DENMARK – Denmark's financial regulator has given pension funds until the middle of this year to set out exactly how they value their alternative investments, such as infrastructure and renewable energy projects.

In a letter to the country's lateral pension funds and life insurers, the Danish FSA (Finanstilsynet) said market conditions for alternatives had led to uncertainty over valuations and solvency calculations.

It said the supervisory boards of the pension funds and life insurers must submit statements addressing various aspects of alternatives valuation by 1 July 2013.

The regulator said: "The market conditions surrounding alternative investments is considered to give rise to model risk – [in other words], uncertainty about the correct valuation and consequently the actual accounting and solvency value."

The statements from pension funds and insurers will have to give information on seven points outlined by the regulator.

The points call for information on the alternative investments themselves, how often and how they are valued, how the relationship between risk and return is assessed and how the institutions quantify solvency requirements for the various alternative investments.

The current low level of interest rates in Denmark and the euro-zone, coupled with the fact it could last for some time, had increasingly challenged labour-market pension funds and life insurers, the FSA said.

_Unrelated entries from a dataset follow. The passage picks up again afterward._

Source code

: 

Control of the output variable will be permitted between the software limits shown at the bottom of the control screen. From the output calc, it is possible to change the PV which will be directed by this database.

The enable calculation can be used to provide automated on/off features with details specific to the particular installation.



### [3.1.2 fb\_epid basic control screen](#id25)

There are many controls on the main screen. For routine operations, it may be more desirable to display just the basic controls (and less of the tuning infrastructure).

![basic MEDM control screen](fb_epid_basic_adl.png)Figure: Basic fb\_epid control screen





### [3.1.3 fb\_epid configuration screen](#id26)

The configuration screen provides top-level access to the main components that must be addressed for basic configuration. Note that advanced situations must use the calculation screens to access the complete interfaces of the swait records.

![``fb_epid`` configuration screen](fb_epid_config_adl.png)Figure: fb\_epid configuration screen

It added that more and more companies were shifting parts of their investment portfolios from traditional assets to alternatives, including infrastructure, renewal energy projects and structured bank loans, as well as new growth markets.

The institutions were aiming to reap a higher investment return from these assets compared with traditional investments while expecting the benefits of a more diversified portfolio, it noted.

"The higher expected return from these alternative investments is partly due to the fact that the market these assets are traded in is not as deep, liquid or transparent as the market for traditional investment products," it said.

Investors demand a liquidity risk premium for this risk, it pointed out.

"Another characteristic of alternative investments is that they are typically long term, which gives rise to other risk premia," the regulator said.

The other risks associated with these investments, such as credit risk, political and currency risk, all had to be compensated by risk premia, it said.

According to accounting regulations, where there is no relevant market, the fair value of financial instruments must be determined using a valuation technique, the watchdog said.

This has to take in all factors – including current observable market data – that is likely to affect fair value.

"In this way," the regulator said, "it should be ensured that investment assets are valued at the price that would result from a transaction on the accounting date between knowledgeable, willing parties operating according to normal commercial considerations."